__What is expected__: What are the lines, copied exactly, from the one containing "left knee: (61, 187)" through the last line of the records below, both included?

[Opening Provided material section]

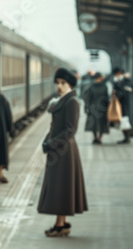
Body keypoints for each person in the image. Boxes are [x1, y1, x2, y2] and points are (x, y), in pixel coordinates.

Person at [38, 68, 88, 237]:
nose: (59, 86)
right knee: (61, 187)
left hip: (64, 151)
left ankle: (60, 225)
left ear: (70, 84)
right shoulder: (62, 100)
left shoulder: (72, 101)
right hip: (59, 150)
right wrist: (46, 141)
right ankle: (63, 223)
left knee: (61, 187)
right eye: (57, 83)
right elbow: (54, 126)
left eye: (63, 83)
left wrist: (52, 144)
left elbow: (70, 130)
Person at [84, 72, 109, 144]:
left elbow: (88, 98)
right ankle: (100, 138)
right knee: (103, 124)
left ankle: (95, 138)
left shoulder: (91, 87)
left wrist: (86, 107)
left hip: (93, 108)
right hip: (103, 108)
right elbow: (106, 98)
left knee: (93, 124)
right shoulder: (104, 86)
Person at [112, 67, 132, 144]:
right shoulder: (119, 82)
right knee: (123, 122)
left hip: (127, 106)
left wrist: (116, 92)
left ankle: (127, 138)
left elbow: (123, 92)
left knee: (126, 121)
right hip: (121, 106)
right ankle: (126, 138)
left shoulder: (126, 81)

[Closing Provided material section]

__Answer space__:
left knee: (61, 187)
right eye: (57, 83)
right elbow: (54, 126)
left eye: (63, 83)
left wrist: (52, 144)
left elbow: (70, 130)
Person at [84, 72, 109, 144]:
left elbow: (88, 98)
right ankle: (100, 138)
right knee: (103, 124)
left ankle: (95, 138)
left shoulder: (91, 87)
left wrist: (86, 107)
left hip: (93, 108)
right hip: (103, 108)
right elbow: (106, 98)
left knee: (93, 124)
right shoulder: (104, 86)
Person at [112, 67, 132, 144]:
right shoulder: (119, 82)
right knee: (123, 122)
left hip: (127, 106)
left wrist: (116, 92)
left ankle: (127, 138)
left elbow: (123, 92)
left knee: (126, 121)
right hip: (121, 106)
right ankle: (126, 138)
left shoulder: (126, 81)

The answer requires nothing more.